_Exercise data_.
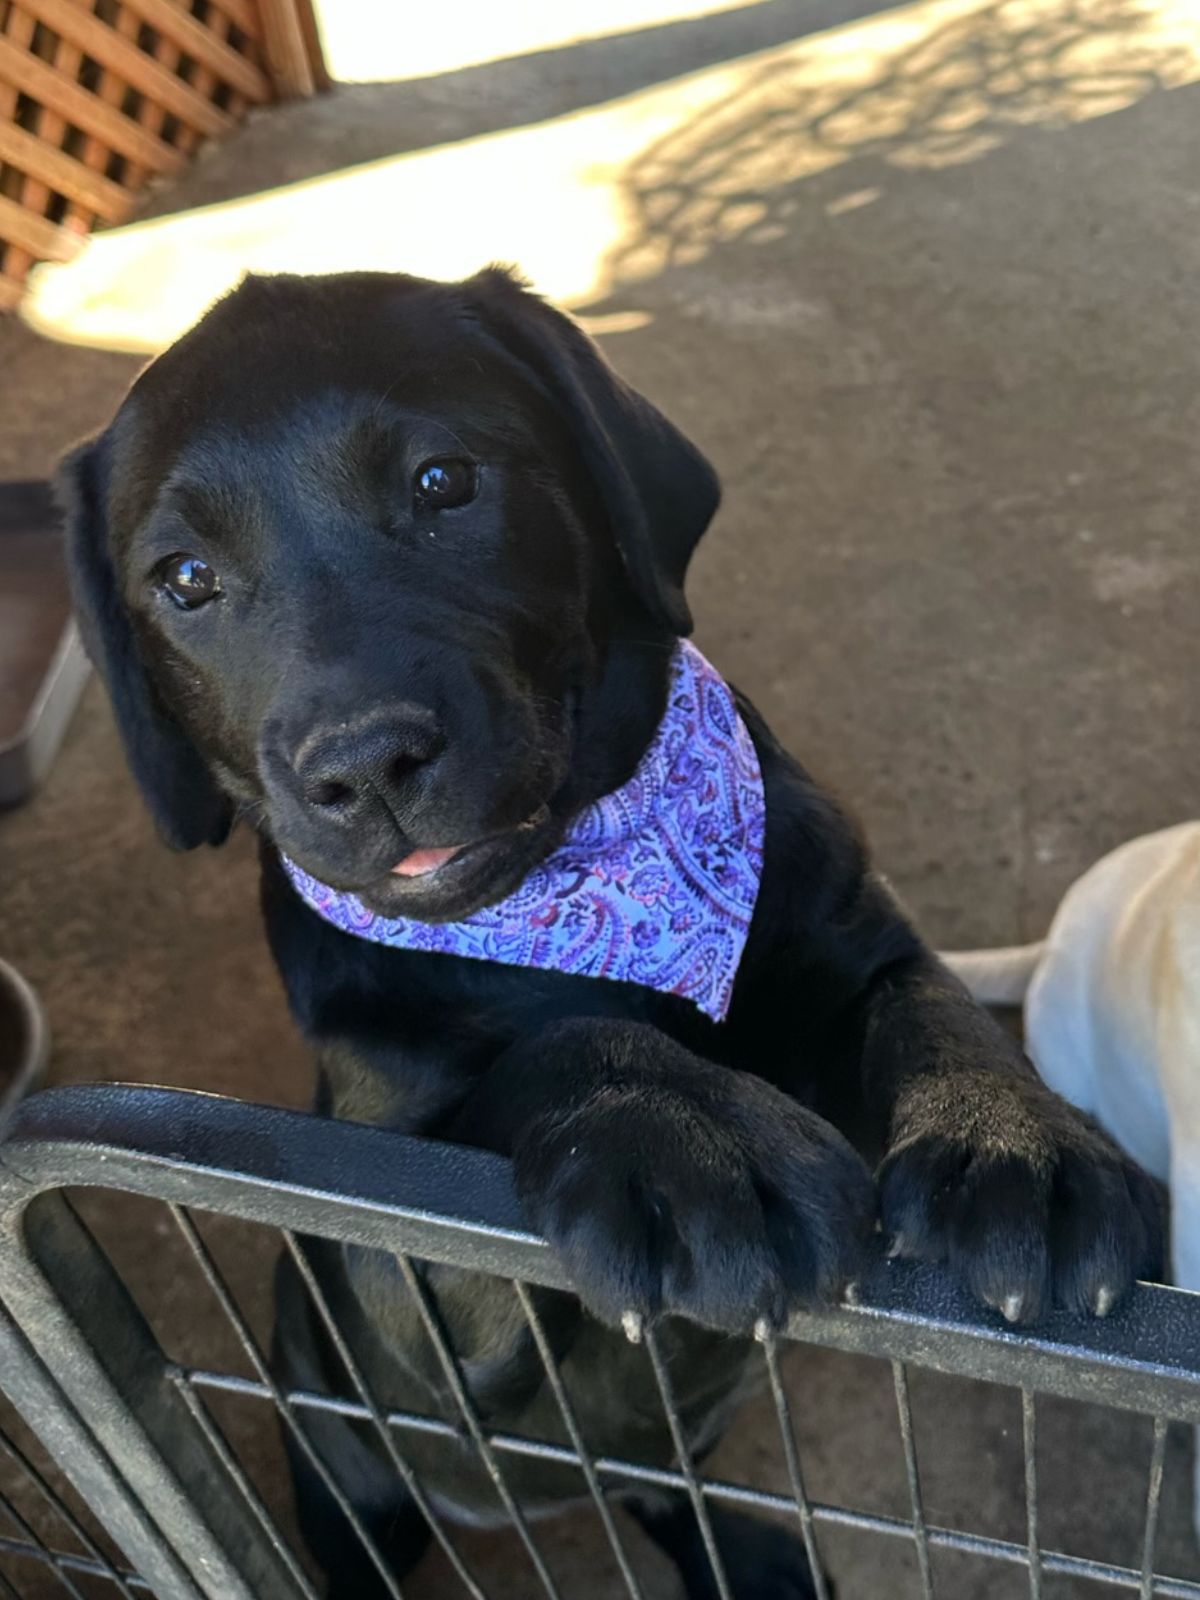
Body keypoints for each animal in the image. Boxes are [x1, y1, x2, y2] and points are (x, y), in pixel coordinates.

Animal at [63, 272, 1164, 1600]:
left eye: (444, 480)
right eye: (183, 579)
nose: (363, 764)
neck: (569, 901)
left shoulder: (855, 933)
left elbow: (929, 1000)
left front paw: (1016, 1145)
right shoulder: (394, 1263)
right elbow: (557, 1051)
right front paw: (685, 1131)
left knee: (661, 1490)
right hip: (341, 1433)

==

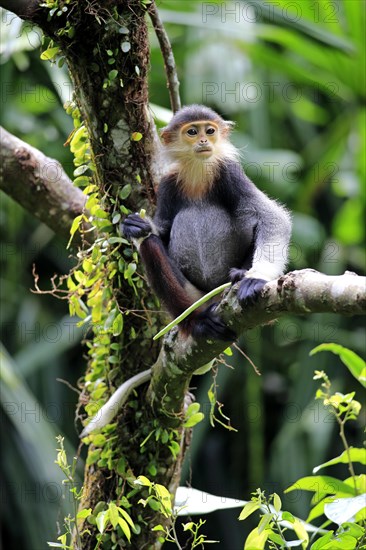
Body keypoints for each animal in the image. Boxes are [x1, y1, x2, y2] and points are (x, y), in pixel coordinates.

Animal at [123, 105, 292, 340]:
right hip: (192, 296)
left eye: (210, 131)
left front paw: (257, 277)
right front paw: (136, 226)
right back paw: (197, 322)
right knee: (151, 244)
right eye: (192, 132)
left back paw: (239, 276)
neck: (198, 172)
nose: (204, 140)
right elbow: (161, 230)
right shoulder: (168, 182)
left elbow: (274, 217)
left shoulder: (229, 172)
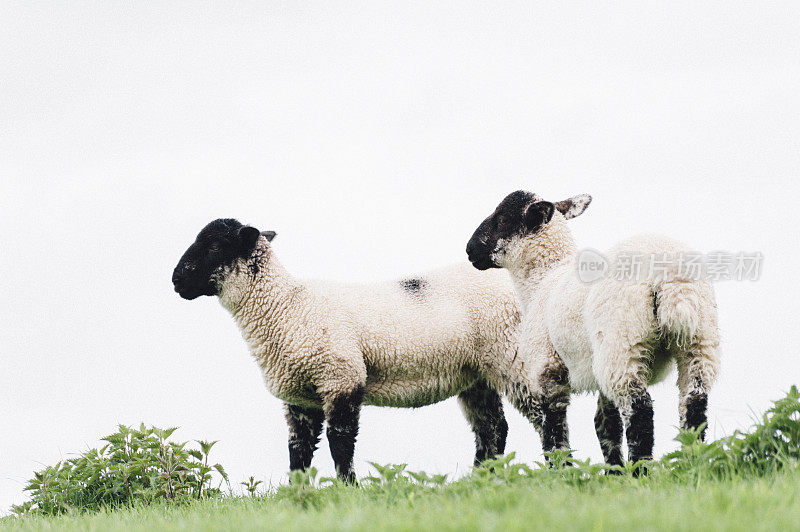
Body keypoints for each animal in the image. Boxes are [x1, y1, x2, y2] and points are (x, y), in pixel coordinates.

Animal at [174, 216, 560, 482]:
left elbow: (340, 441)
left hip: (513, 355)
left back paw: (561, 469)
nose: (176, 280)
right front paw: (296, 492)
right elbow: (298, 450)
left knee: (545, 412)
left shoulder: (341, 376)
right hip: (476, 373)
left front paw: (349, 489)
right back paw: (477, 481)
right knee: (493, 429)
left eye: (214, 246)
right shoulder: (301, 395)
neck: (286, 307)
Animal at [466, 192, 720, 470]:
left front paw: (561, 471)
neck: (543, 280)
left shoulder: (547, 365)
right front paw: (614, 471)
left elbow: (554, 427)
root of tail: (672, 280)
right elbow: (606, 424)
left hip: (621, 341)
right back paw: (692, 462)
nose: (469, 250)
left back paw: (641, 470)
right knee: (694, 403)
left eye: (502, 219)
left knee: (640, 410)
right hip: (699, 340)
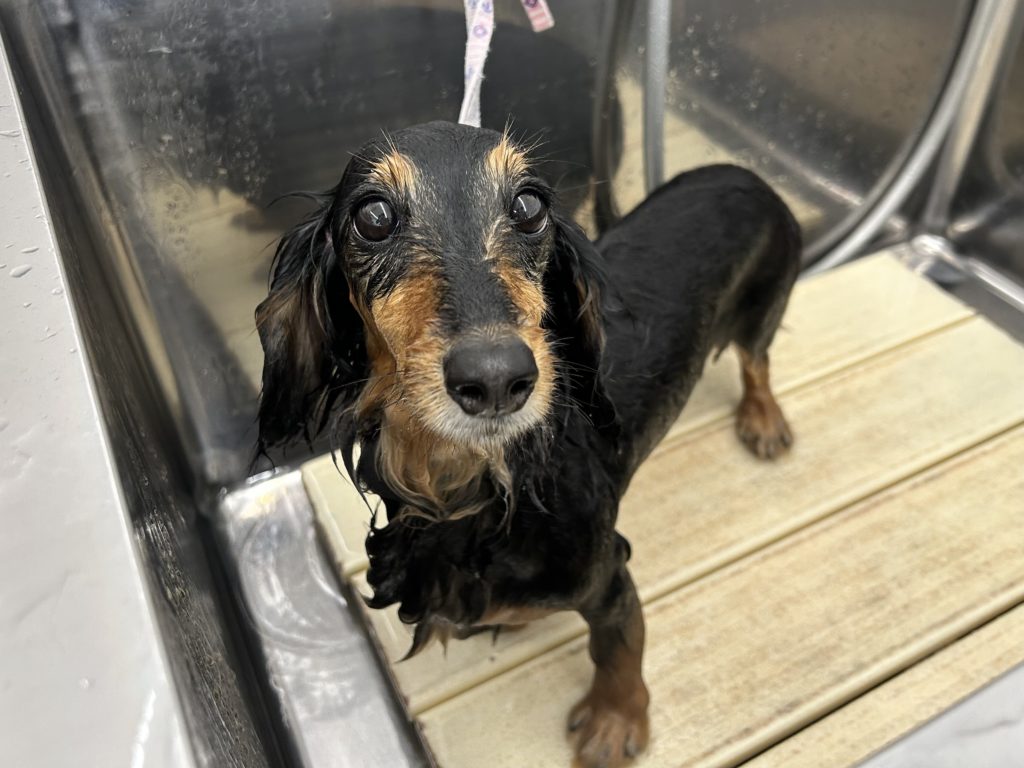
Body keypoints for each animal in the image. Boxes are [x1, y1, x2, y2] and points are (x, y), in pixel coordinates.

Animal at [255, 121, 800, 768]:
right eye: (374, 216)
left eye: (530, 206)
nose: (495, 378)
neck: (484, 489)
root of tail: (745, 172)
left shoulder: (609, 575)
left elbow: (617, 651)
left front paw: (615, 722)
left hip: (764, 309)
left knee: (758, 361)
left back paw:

_Assigned task_. Give only a number, namely how many lines in the entries above hold the word "front".

_Solution_. 9